On that sunny morning of May 20, Jacob Lidner, chairman of the board at Lovisedal, was home in Lidingo. Jan- Olov Hultin arrived at the magnificent villa in his Volvo Turbo and rang the bell, which blared long and loud and with a slight delay through all the rooms of the mansion and out into the garden in back. It was from there that Lidner came marching around the corner of the building. He was an impressive old man with an imperious gaze, wearing a white, monogrammed bathrobe. His white hair was a disheveled mane, as if he’d just climbed out of the bath. Up close he smelled of chlorine.
“Stop pestering me,” he said to Hultin and then continued without giving the superintendent a chance to get a word in edgewise. “I’ve had enough of publicists. I’m just an ordinary retiree who wants to wait for death in peace and quiet. Stop harassing me about the troubles on the board.
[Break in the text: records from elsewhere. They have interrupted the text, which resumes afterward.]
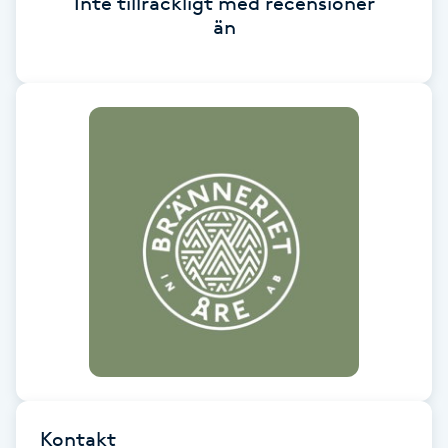
Inte tillräckligt med recensioner
Cryoterapi
än
D
Damklippning
Dermapen
Diamantslipning
E
Enzympeeling
Extensions
Extensions borttagning
Kontakt
Eyeliner-tatuering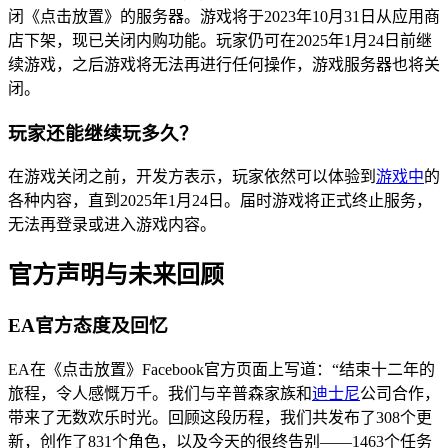
闭《点击放置》的服务器。游戏将于2023年10月31日从应用商
店下架，现已关闭内购功能。玩家仍可在2025年1月24日前继
续游戏，之后游戏将无法再进行任何操作，游戏服务器也将关
闭。
玩家还能继续玩多久？
在游戏关闭之前，开发方表示，玩家依然可以体验到
游戏中
的
各种内容，直到2025年1月24日。届时游戏将正式终止服务，
无法再登录或进入游戏内容。
官方声明与未来回顾
EA官方态度及回忆
EA在《点击放置》Facebook官方页面上写道：“结束十二年的
旅程，令人感慨万千。我们与辛普森家族和
迪士尼
公司合作，
带来了无数欢乐时光。回顾这段历程，我们共发布了308个更
新，创作了831个角色，以及今天的很终告别——1463个任务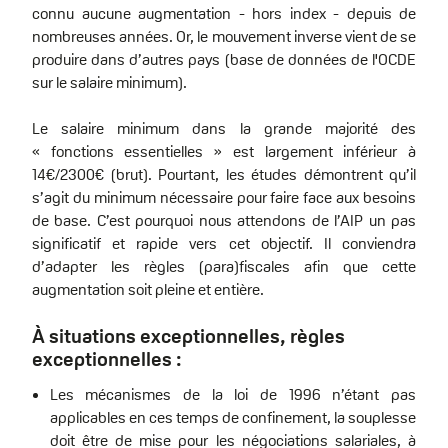
connu aucune augmentation - hors index - depuis de
nombreuses années. Or, le mouvement inverse vient de se
produire dans d’autres pays (base de données de l'OCDE
sur le salaire minimum).
Le salaire minimum dans la grande majorité des
« fonctions essentielles » est largement inférieur à
14€/2300€ (brut). Pourtant, les études démontrent qu’il
s’agit du minimum nécessaire pour faire face aux besoins
de base. C’est pourquoi nous attendons de l’AIP un pas
significatif et rapide vers cet objectif. Il conviendra
d’adapter les règles (para)fiscales afin que cette
augmentation soit pleine et entière.
À situations exceptionnelles, règles
exceptionnelles :
Les mécanismes de la loi de 1996 n’étant pas
applicables en ces temps de confinement, la souplesse
doit être de mise pour les négociations salariales, à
I know you want press people on the board at all costs, but this happens to be a business we’re running.”
Finally he paused to catch his breath.
“Do I look like a reporter?” said Hultin, putting on his half-moon reading glasses.
“You certainly do,” said Lidner. Then a light went on in his head. “But you’re not, are you?”
“I’m Detective Superintendent Jan-Olov Hultin. I’m in charge of the investigation of what the mass media have labeled the Power Murders.”
“Aha,” said Lidner. “The A-Unit. An appropriate name. To distinguish you from the A-media of the Social Democrats.”
Hultin was thrown off balance but managed to hide it. “That’s not information that the media has had access to…”
Lidner laughed briefly. “Good Lord, superintendent, surely you know that a matter like that can’t be kept secret.